-------- Records to use --------
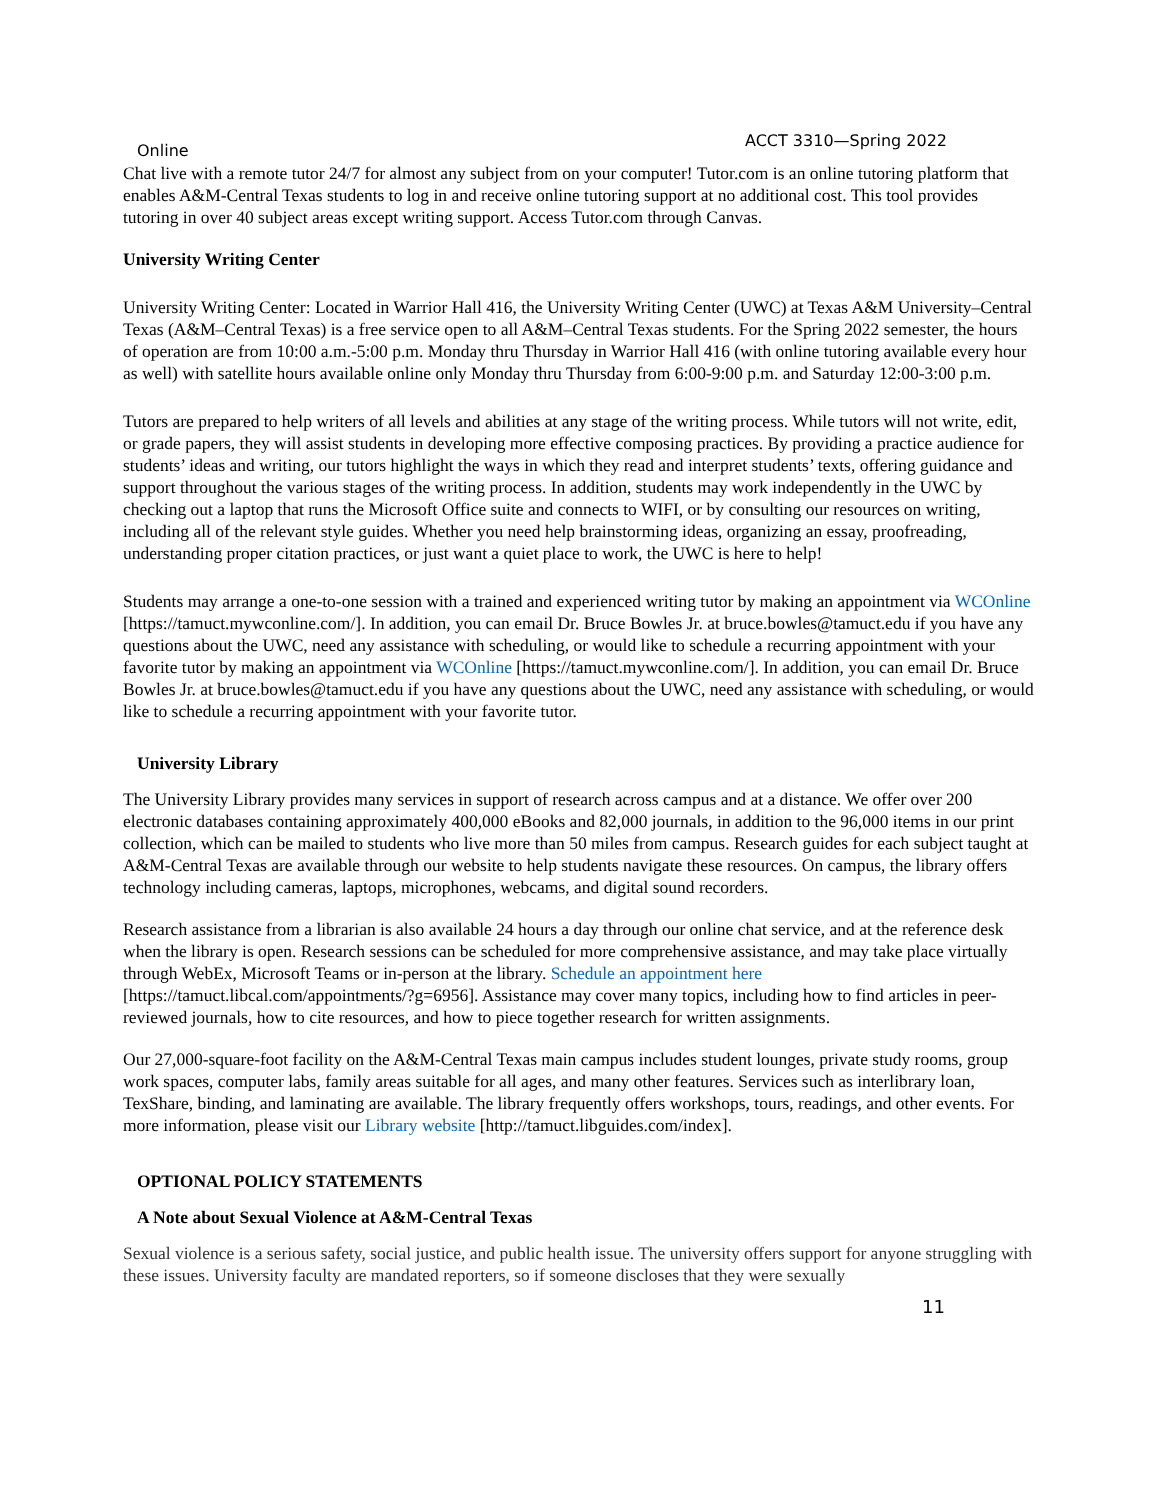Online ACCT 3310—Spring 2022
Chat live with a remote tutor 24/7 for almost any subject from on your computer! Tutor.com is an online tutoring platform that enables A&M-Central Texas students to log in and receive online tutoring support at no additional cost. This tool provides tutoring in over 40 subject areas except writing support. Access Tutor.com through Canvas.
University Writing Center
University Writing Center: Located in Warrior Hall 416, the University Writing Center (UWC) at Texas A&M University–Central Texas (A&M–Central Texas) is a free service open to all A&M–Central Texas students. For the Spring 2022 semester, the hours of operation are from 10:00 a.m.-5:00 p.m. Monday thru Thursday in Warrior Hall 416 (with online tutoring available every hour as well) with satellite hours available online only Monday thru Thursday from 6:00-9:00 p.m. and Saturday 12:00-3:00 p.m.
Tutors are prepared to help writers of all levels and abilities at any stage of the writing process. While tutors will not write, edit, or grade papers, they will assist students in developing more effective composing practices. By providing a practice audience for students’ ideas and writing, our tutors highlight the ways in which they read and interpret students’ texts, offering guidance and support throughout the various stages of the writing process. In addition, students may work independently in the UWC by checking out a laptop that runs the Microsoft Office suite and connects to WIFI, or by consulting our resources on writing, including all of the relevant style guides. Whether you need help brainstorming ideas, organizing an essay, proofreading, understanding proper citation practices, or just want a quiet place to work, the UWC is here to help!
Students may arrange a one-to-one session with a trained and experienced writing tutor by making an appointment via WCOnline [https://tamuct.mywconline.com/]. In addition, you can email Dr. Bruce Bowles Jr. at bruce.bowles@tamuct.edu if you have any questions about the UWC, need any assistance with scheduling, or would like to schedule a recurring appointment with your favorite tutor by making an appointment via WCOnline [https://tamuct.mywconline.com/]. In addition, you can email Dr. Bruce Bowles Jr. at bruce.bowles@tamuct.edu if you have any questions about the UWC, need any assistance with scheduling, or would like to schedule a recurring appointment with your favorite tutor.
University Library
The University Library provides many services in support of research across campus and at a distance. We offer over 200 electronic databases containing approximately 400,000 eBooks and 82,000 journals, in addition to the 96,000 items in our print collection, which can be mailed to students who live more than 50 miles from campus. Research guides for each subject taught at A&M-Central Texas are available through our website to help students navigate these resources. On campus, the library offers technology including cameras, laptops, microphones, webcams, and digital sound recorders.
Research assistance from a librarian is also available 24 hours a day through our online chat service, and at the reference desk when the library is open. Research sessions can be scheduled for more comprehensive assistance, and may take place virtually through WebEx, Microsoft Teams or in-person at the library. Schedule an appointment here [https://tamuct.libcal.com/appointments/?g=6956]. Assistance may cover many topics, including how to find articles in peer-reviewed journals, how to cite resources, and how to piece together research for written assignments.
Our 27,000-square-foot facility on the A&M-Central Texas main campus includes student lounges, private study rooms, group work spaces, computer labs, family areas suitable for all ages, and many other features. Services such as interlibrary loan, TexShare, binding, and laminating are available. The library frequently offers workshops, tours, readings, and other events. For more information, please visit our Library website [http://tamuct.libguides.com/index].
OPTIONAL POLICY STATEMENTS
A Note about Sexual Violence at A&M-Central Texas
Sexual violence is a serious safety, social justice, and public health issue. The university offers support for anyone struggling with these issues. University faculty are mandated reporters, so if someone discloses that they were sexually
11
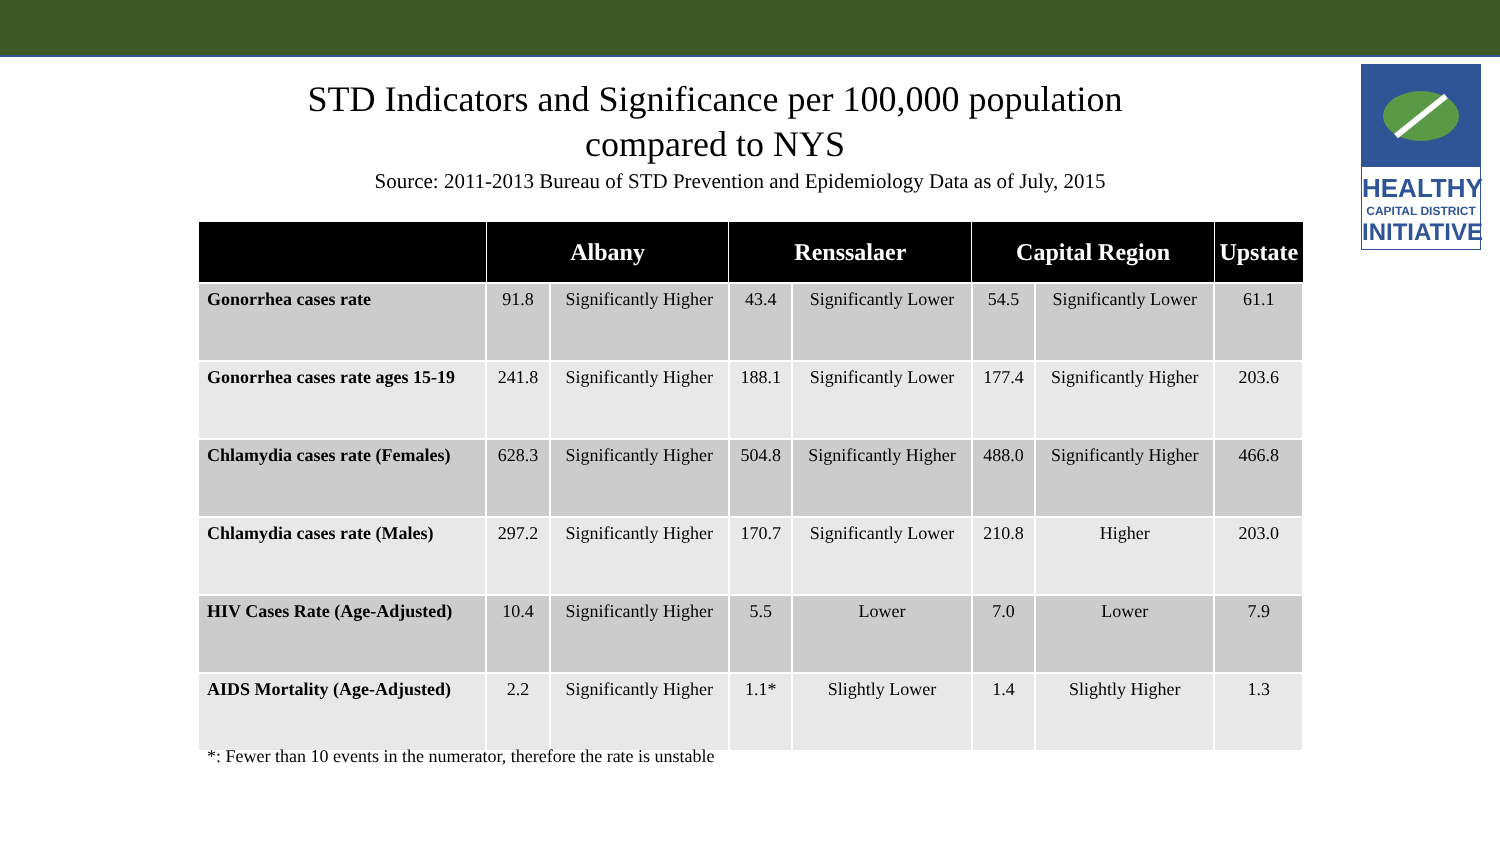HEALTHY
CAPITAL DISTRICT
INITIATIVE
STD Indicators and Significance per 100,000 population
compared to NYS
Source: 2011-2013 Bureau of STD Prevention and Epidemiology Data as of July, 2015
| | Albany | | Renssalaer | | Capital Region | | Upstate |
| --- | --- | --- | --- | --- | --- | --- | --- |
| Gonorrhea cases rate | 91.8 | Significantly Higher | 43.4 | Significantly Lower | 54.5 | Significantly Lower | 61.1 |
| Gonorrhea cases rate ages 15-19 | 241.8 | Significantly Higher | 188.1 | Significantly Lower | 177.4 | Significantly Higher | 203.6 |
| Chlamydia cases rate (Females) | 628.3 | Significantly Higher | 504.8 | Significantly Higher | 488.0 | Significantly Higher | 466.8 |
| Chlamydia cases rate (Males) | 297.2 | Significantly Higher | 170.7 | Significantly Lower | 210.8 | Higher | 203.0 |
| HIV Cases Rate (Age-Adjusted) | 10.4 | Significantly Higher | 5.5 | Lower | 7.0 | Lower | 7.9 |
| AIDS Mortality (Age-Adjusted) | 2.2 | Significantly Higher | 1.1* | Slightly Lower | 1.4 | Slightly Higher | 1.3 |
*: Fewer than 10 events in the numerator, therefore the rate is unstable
--------
What you need to do: Please set down the data above exactly as given, leaving every picture out.

Your response:
Online ACCT 3310—Spring 2022
Chat live with a remote tutor 24/7 for almost any subject from on your computer! Tutor.com is an online tutoring platform that enables A&M-Central Texas students to log in and receive online tutoring support at no additional cost. This tool provides tutoring in over 40 subject areas except writing support. Access Tutor.com through Canvas.
University Writing Center
University Writing Center: Located in Warrior Hall 416, the University Writing Center (UWC) at Texas A&M University–Central Texas (A&M–Central Texas) is a free service open to all A&M–Central Texas students. For the Spring 2022 semester, the hours of operation are from 10:00 a.m.-5:00 p.m. Monday thru Thursday in Warrior Hall 416 (with online tutoring available every hour as well) with satellite hours available online only Monday thru Thursday from 6:00-9:00 p.m. and Saturday 12:00-3:00 p.m.
Tutors are prepared to help writers of all levels and abilities at any stage of the writing process. While tutors will not write, edit, or grade papers, they will assist students in developing more effective composing practices. By providing a practice audience for students’ ideas and writing, our tutors highlight the ways in which they read and interpret students’ texts, offering guidance and support throughout the various stages of the writing process. In addition, students may work independently in the UWC by checking out a laptop that runs the Microsoft Office suite and connects to WIFI, or by consulting our resources on writing, including all of the relevant style guides. Whether you need help brainstorming ideas, organizing an essay, proofreading, understanding proper citation practices, or just want a quiet place to work, the UWC is here to help!
Students may arrange a one-to-one session with a trained and experienced writing tutor by making an appointment via WCOnline [https://tamuct.mywconline.com/]. In addition, you can email Dr. Bruce Bowles Jr. at bruce.bowles@tamuct.edu if you have any questions about the UWC, need any assistance with scheduling, or would like to schedule a recurring appointment with your favorite tutor by making an appointment via WCOnline [https://tamuct.mywconline.com/]. In addition, you can email Dr. Bruce Bowles Jr. at bruce.bowles@tamuct.edu if you have any questions about the UWC, need any assistance with scheduling, or would like to schedule a recurring appointment with your favorite tutor.
University Library
The University Library provides many services in support of research across campus and at a distance. We offer over 200 electronic databases containing approximately 400,000 eBooks and 82,000 journals, in addition to the 96,000 items in our print collection, which can be mailed to students who live more than 50 miles from campus. Research guides for each subject taught at A&M-Central Texas are available through our website to help students navigate these resources. On campus, the library offers technology including cameras, laptops, microphones, webcams, and digital sound recorders.
Research assistance from a librarian is also available 24 hours a day through our online chat service, and at the reference desk when the library is open. Research sessions can be scheduled for more comprehensive assistance, and may take place virtually through WebEx, Microsoft Teams or in-person at the library. Schedule an appointment here [https://tamuct.libcal.com/appointments/?g=6956]. Assistance may cover many topics, including how to find articles in peer-reviewed journals, how to cite resources, and how to piece together research for written assignments.
Our 27,000-square-foot facility on the A&M-Central Texas main campus includes student lounges, private study rooms, group work spaces, computer labs, family areas suitable for all ages, and many other features. Services such as interlibrary loan, TexShare, binding, and laminating are available. The library frequently offers workshops, tours, readings, and other events. For more information, please visit our Library website [http://tamuct.libguides.com/index].
OPTIONAL POLICY STATEMENTS
A Note about Sexual Violence at A&M-Central Texas
Sexual violence is a serious safety, social justice, and public health issue. The university offers support for anyone struggling with these issues. University faculty are mandated reporters, so if someone discloses that they were sexually
11
HEALTHY
CAPITAL DISTRICT
INITIATIVE
STD Indicators and Significance per 100,000 population
compared to NYS
Source: 2011-2013 Bureau of STD Prevention and Epidemiology Data as of July, 2015
| | Albany | | Renssalaer | | Capital Region | | Upstate |
| --- | --- | --- | --- | --- | --- | --- | --- |
| Gonorrhea cases rate | 91.8 | Significantly Higher | 43.4 | Significantly Lower | 54.5 | Significantly Lower | 61.1 |
| Gonorrhea cases rate ages 15-19 | 241.8 | Significantly Higher | 188.1 | Significantly Lower | 177.4 | Significantly Higher | 203.6 |
| Chlamydia cases rate (Females) | 628.3 | Significantly Higher | 504.8 | Significantly Higher | 488.0 | Significantly Higher | 466.8 |
| Chlamydia cases rate (Males) | 297.2 | Significantly Higher | 170.7 | Significantly Lower | 210.8 | Higher | 203.0 |
| HIV Cases Rate (Age-Adjusted) | 10.4 | Significantly Higher | 5.5 | Lower | 7.0 | Lower | 7.9 |
| AIDS Mortality (Age-Adjusted) | 2.2 | Significantly Higher | 1.1* | Slightly Lower | 1.4 | Slightly Higher | 1.3 |
*: Fewer than 10 events in the numerator, therefore the rate is unstable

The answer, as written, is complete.